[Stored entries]
====

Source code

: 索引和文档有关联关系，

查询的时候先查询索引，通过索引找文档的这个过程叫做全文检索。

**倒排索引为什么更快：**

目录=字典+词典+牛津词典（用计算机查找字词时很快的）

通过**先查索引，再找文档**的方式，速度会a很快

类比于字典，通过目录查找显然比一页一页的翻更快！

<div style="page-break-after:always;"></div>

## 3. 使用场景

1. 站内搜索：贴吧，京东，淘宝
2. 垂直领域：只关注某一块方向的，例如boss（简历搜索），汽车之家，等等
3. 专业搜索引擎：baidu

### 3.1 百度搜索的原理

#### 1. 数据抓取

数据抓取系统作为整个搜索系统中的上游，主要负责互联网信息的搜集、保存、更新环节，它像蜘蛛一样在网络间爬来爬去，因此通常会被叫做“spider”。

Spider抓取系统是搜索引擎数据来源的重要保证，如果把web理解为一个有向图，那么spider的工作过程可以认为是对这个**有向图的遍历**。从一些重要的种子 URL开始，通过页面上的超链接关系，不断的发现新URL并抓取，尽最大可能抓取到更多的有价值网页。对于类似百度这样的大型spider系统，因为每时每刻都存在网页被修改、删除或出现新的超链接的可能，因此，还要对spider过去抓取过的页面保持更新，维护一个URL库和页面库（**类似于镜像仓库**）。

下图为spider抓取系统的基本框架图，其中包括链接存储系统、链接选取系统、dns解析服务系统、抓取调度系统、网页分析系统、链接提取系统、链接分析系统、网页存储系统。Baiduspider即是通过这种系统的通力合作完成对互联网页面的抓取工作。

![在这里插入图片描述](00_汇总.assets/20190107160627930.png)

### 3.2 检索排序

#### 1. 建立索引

====

Format the entries as a JSON list of strings, one string per line, leaving out blank lines.

Problem solution
[
  "Source code",
  ": 索引和文档有关联关系，",
  "查询的时候先查询索引，通过索引找文档的这个过程叫做全文检索。",
  "**倒排索引为什么更快：**",
  "目录=字典+词典+牛津词典（用计算机查找字词时很快的）",
  "通过**先查索引，再找文档**的方式，速度会a很快",
  "类比于字典，通过目录查找显然比一页一页的翻更快！",
  "<div style=\"page-break-after:always;\"></div>",
  "## 3. 使用场景",
  "1. 站内搜索：贴吧，京东，淘宝",
  "2. 垂直领域：只关注某一块方向的，例如boss（简历搜索），汽车之家，等等",
  "3. 专业搜索引擎：baidu",
  "### 3.1 百度搜索的原理",
  "#### 1. 数据抓取",
  "数据抓取系统作为整个搜索系统中的上游，主要负责互联网信息的搜集、保存、更新环节，它像蜘蛛一样在网络间爬来爬去，因此通常会被叫做“spider”。",
  "Spider抓取系统是搜索引擎数据来源的重要保证，如果把web理解为一个有向图，那么spider的工作过程可以认为是对这个**有向图的遍历**。从一些重要的种子 URL开始，通过页面上的超链接关系，不断的发现新URL并抓取，尽最大可能抓取到更多的有价值网页。对于类似百度这样的大型spider系统，因为每时每刻都存在网页被修改、删除或出现新的超链接的可能，因此，还要对spider过去抓取过的页面保持更新，维护一个URL库和页面库（**类似于镜像仓库**）。",
  "下图为spider抓取系统的基本框架图，其中包括链接存储系统、链接选取系统、dns解析服务系统、抓取调度系统、网页分析系统、链接提取系统、链接分析系统、网页存储系统。Baiduspider即是通过这种系统的通力合作完成对互联网页面的抓取工作。",
  "![在这里插入图片描述](00_汇总.assets/20190107160627930.png)",
  "### 3.2 检索排序",
  "#### 1. 建立索引"
]